__TEXT SEGMENT__.
+ + + + +
Each of these questions contains an implicit two-step logic:

  1. Calculate something (an average, a ranking, a filtered subset)
  2. Use that calculated result to filter or enhance the main query

 

This is where subqueries become essential. A subquery—also called a nested query or inner query—is a SELECT statement embedded within another SQL statement (the outer query or main query). The subquery executes first, produces a temporary result set, and then feeds that result into the outer query.

Subqueries enable you to:

  • Create calculated columns based on aggregated data from other tables
  • Filter records dynamically using computed values rather than static criteria
  • Build complex comparison logic that would be impossible with WHERE clauses alone
  • Decompose intricate business logic into readable, step-by-step operations

 

By the end of this lesson, you will be able to construct queries that solve business problems requiring multiple levels of logic, positioning you to tackle analyst responsibilities that demand advanced SQL proficiency.

 

2. Subquery Fundamentals: Structure and Execution

Before exploring different types of subqueries and their applications, we must establish a clear mental model of how subqueries work.

2.1. Anatomy of a Subquery

A subquery follows this fundamental structure:

				
					SELECT column1, column2
FROM table1
WHERE column3 OPERATOR (
    SELECT column4
    FROM table2
    WHERE condition
);
				
			

Key components:

  1. Parentheses: Subqueries must always be enclosed in parentheses. This distinguishes them from the main query and signals to the database engine that the enclosed SELECT statement should be executed independently.
+ + + + +
__ASSIGNMENT A__.
Copy the part of the subquery lesson that begins at the words "This is where" and ends after "the outer query.".
__ASSIGNMENT B__.
Write the next part of the subquery lesson, starting after its last sentence.
+ + + + +
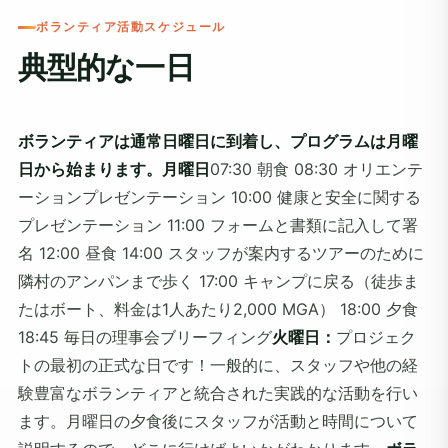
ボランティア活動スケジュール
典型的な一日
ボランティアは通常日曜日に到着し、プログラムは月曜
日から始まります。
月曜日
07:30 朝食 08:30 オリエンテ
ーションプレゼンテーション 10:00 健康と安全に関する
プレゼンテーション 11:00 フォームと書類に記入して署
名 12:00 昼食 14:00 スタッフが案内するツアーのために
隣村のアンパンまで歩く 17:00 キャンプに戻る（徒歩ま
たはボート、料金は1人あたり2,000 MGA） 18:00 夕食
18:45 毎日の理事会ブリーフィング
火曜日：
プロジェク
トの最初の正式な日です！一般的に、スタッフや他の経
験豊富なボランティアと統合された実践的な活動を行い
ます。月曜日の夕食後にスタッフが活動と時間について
+ + + + +
__EXERCISE RESPONSE A__.
This is where subqueries become essential. A subquery—also called a nested query or inner query—is a SELECT statement embedded within another SQL statement (the outer query or main query). The subquery executes first, produces a temporary result set, and then feeds that result into the outer query.

__EXERCISE RESPONSE B__.
  2. Independence: In most cases, a subquery can be executed as a standalone query. You can test and verify subquery logic by running it separately before embedding it in the outer query.
  3. Execution Order: The database engine evaluates the subquery first (from innermost to outermost if there are nested levels), then uses its results in the outer query.
  4. Return Value Types: Subqueries can return:
    • A single value (scalar subquery): Used with comparison operators (=, >, <, etc.)
    • A single column of values (column subquery): Used with IN, EXISTS
    • A complete result set (table subquery): Used in FROM clauses to create derived tables

 

2.2. Correlated vs. Non-Correlated Subqueries

Subqueries fall into two fundamental categories based on their relationship with the outer query:

 

Non-Correlated Subqueries (Independent):

A non-correlated subquery can execute completely independently of the outer query. It has no reference to columns from the outer query’s tables.

				
					-- Example: Non-correlated subquery
SELECT product_name, unit_price
FROM products
WHERE unit_price > (
    SELECT AVG(unit_price)
    FROM products
);
				
			

The inner query SELECT AVG(unit_price) FROM products executes once, calculates the average, and returns a single value. The outer query then uses that value for comparison.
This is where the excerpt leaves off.